Pyotr Ilyich Tchaikovsky watched the premier of his ballet “The Nutcracker”, on December 18th, 1892, at the Mariinksky Theatre in Saint Petersburg, Russia. His usual work was with orchestral pieces and operas and this would only be the third ballet he had written the music for. The previous two were “Swan Lake” and “The Sleeping Beauty”. Sheesh!!
There were a number of problems plaguing the performance that December night and Tchaikovsky was never to see any of them resolved because he would be dead within 11 months. Some say he committed suicide by intentionally catching cholera. That would be a pretty hard way to go, but he was Russian, and it was the 1890s, so who knows.
The ballet was based on a story that E. T. A. Hoffman had written in 1816 called “The Nutcracker and the Mouse King”. It was a long-winded and complicated story on its own but the writer Alexandre Dumas (the guy who wrote “The Three Musketeers” and “The Count Of Monte Cristo”) was able to write a somewhat neater version of it in 1844 and that was what the ballet was based on. Ever read the book “The Count of Monte Cristo”? It’s not what you might call an A-to-B script, so that Hoffman version of “The Nutcracker” must have been pretty wobbly.
Ivan Vsevolozhsky was the chap in charge of the Imperial Theatres in Saint Petersburg at that time, and it was he who had brought Tchaikovsky’s “The Sleeping Beauty” ballet to the stage of the Mariinsky Theatre two years earlier. He loved working with Tchaikovsky’s music and with the choreographer Marius Petipa and arranged that the two of them would work together again on “The Nutcracker” as they had done for the previous ballet.
Ivan had come up with the idea of hosting evenings at the theatre featuring both an opera and a ballet, and this night, December 18, 1892, was an all-Tchaikovsky double-header starting off with the premier of his one-act lyrical opera “Iolanta”, which typically lasts for about 2 hours. THEN they brought out “The Nutcracker”. The intermission for the ballet was around midnight!
Tchaikovsky was no idiot. He had already mashed together 8 of the major musical theme pieces from this new work into a 20-minute version that he called “The Nutcracker Suite” and had tested it with audiences 9 months earlier to see if they liked it. They absolutely did and the music became instantly popular, so he knew he had a hit on his hands. But the audience from that opening night at the Mariinsky, panned the ballet.
PANNED it!
The dancers were criticized as insipid or amateurish (one was even fat-shamed!), and the fight scenes were viewed as confusing. No one seemed to like the fact that so many of the dancers were children and people got lost once the setting for the first half was replaced by the setting of a make-believe world for the second half, after the intermission.

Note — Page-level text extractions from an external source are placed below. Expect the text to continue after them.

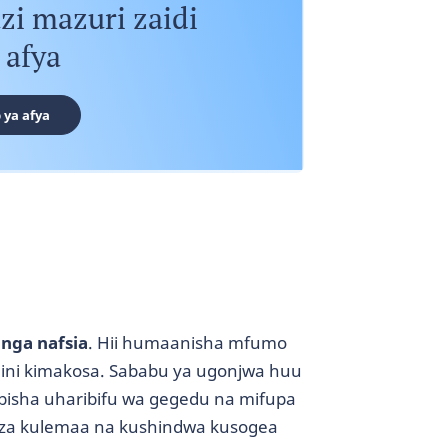
i mazuri zaidi
 afya
 ya afya
inga nafsia
. Hii humaanisha mfumo
lini kimakosa. Sababu ya ugonjwa huu
bisha uharibifu wa gegedu na mifupa
eza kulemaa na kushindwa kusogea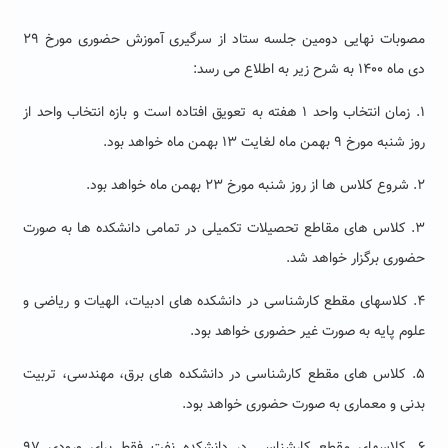
مصوبات نهایی دومین جلسه ستاد از سرگیری آموزش حضوری مورخ ۲۹
دی ماه ۱۴۰۰ به شرح زیر به اطلاع می رسد:
۱. زمان انتخاب واحد ۱ هفته به تعویق افتاده است و بازه انتخاب واحد از
روز شنبه مورخ ۹ بهمن ماه لغایت ۱۳ بهمن ماه خواهد بود.
۲. شروع کلاس ها از روز شنبه مورخ ۲۳ بهمن ماه خواهد بود.
۳. کلاس های مقاطع تحصیلات تکمیلی در تمامی دانشکده ها به صورت
حضوری برگزار خواهد شد.
۴. کلاسهای مقطع کارشناسی در دانشکده های ادبیات، الهیات و ریاضی و
علوم پایه به صورت غیر حضوری خواهد بود.
۵. کلاس های مقطع کارشناسی در دانشکده های برق، مهندسی، تربیت
بدنی و معماری به صورت حضوری خواهد بود.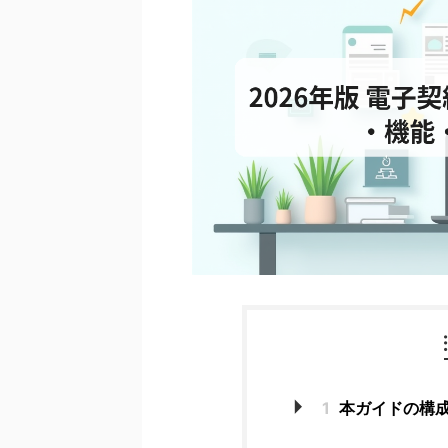
1
本ガイドの構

Also, at that time, the ballet finished up with bees dancing around a hive which might have been a push too far. Eventually that bit got dropped.
These weren’t completely unfounded criticisms. Marius, the choreographer, had become ill during rehearsals and needed to step away from the production. It was then taken over by his assistant, who had a very different style. The ballet just wasn’t ready by opening night and it must have showed.
Tchaikovsky himself thought little of the performance and described the audience as being bored by the ballet. He was a tough self-critic at the best of times and would have never imagined that his Nutcracker ballet, once the choreography was reworked by the ballet master George Balanchine for The New York City Ballet company in 1954, would become the monster hit it is with us 131 years later.
Each year during the Holiday Season, thousands of productions of “The Nutcracker Ballet” are performed all over the world. A huge percentage of children have their first exposure to professional dance through this very ballet. Many of today’s ballet dancers will say that watching “The Nutcracker” performed live was their motivation to become a dancer themselves.
It is the music of this ballet that sets the stage for the dancers to soar and to move with unimaginable grace throughout the performance. Tchaikovsky’s music transcends the ordinary and makes an army of fighting mice, the delicacy of faeries, and even the marching of tin soldiers, feel real. If you can sit through a production of this ballet and still not be swept up in the story and the music and the dancing, then your ticket has clearly been wasted.
For myself, I have many memories of the anticipation that came along with clutching a ticket in my hand for this very special ballet. Of shuffling along the row of seats and settling into my spot. Of drinking in the wonder and possibility that a beautifully appointed old concert theatre holds, while waiting impatiently for the moment when the lights in the hall would dim and the shuffling of the orchestra would still.
And then, the very music that Tchaikovsky wrote by way of introduction to the enchanting story about to be told, would start to gently cast its spell while the audience held its breath and the familiar tune of the “Miniature Overture” would start to skip around the hall in such a way as to suggest that we absolutely SHOULD expect toys to come to life and that there would be good ones and bad ones and that maybe if we could pay close enough attention, we would be able to see that the magic of our dreams was about to be released.